======== Material for this task
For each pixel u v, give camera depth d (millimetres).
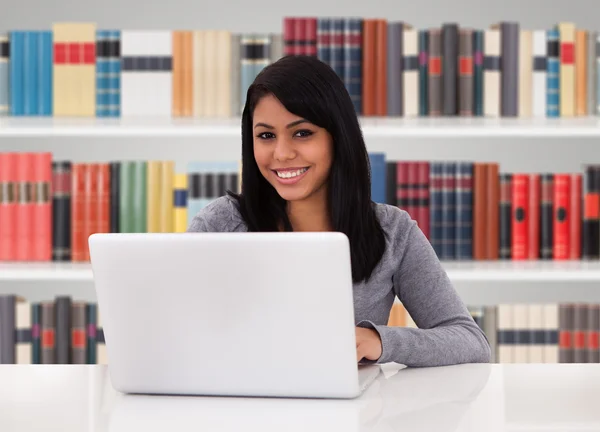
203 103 3201
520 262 3217
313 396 1319
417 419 1187
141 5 3631
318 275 1260
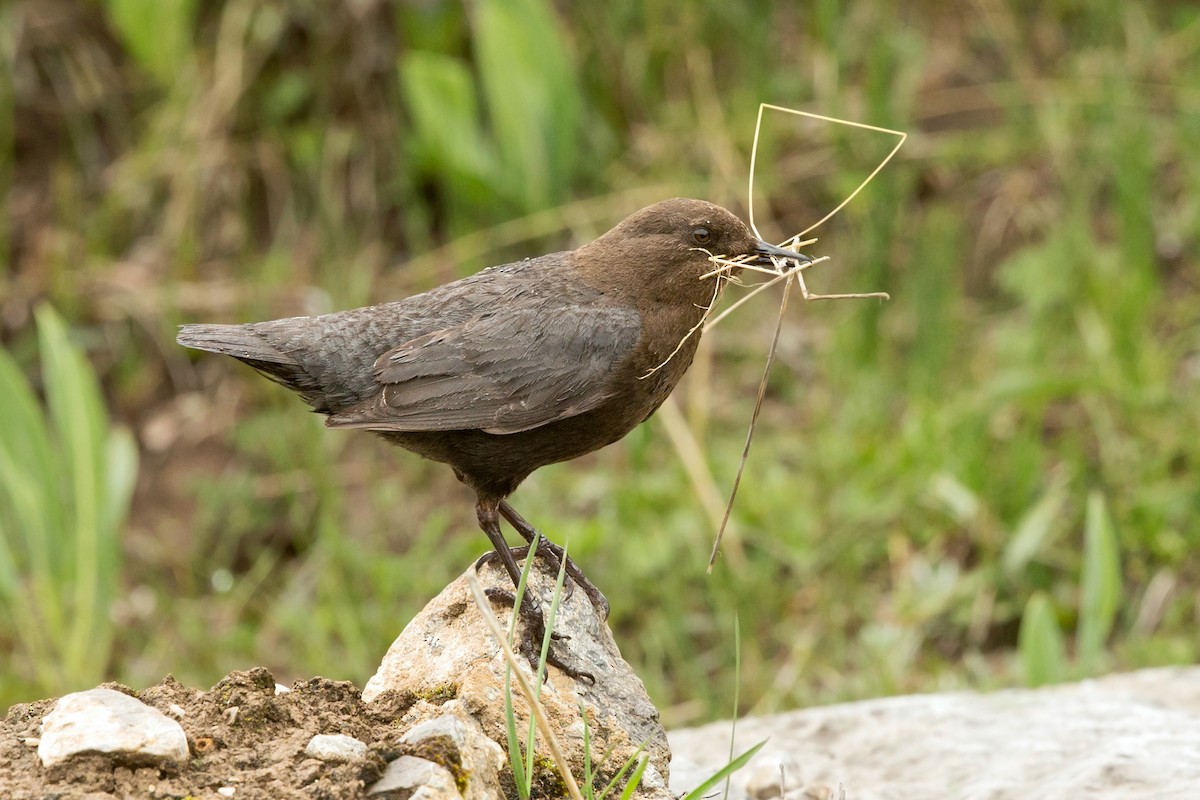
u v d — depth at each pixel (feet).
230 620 39.63
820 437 40.24
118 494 37.52
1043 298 42.78
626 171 47.16
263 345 23.81
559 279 24.36
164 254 46.57
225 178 47.09
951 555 38.01
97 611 36.27
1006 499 37.65
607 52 48.21
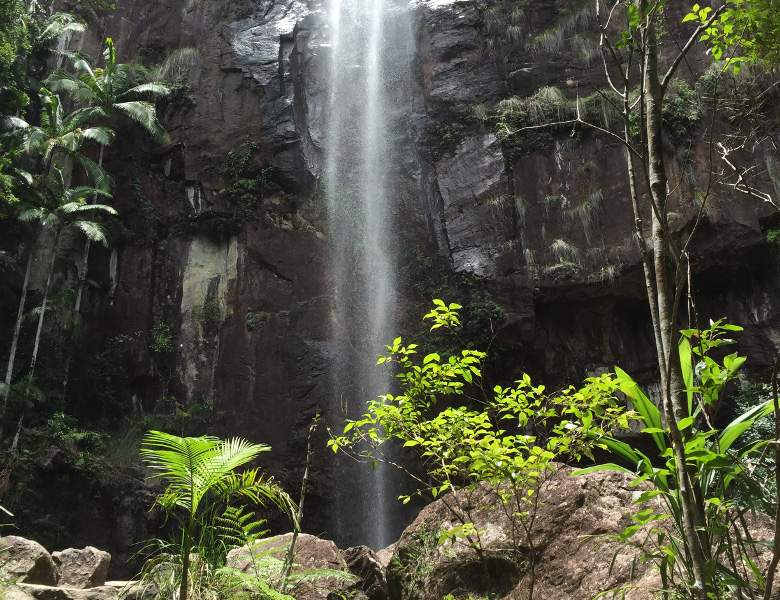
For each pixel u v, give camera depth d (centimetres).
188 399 1991
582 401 336
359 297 2053
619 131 1953
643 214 1856
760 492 259
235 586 342
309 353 1950
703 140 1797
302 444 1842
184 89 2252
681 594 274
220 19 2375
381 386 1967
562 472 393
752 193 288
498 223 1981
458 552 387
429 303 2022
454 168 2112
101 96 2192
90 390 1989
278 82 2220
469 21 2262
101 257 2122
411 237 2111
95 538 1636
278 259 2055
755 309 1800
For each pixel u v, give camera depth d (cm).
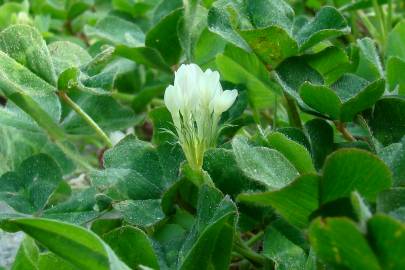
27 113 17
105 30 22
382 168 10
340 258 10
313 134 14
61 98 17
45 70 16
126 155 15
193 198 14
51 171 16
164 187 15
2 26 26
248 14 16
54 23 28
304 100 14
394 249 9
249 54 17
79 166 20
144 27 25
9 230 14
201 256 12
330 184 11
================
## What to produce:
Search the records for the word "pixel", then list every line that has it.

## Answer to the exercise:
For each pixel u v, give camera depth d (millimetres).
u v d — depth at each pixel (feet).
For each pixel u v, give camera depth d (centimetres).
For each pixel u v, give camera depth d (cm).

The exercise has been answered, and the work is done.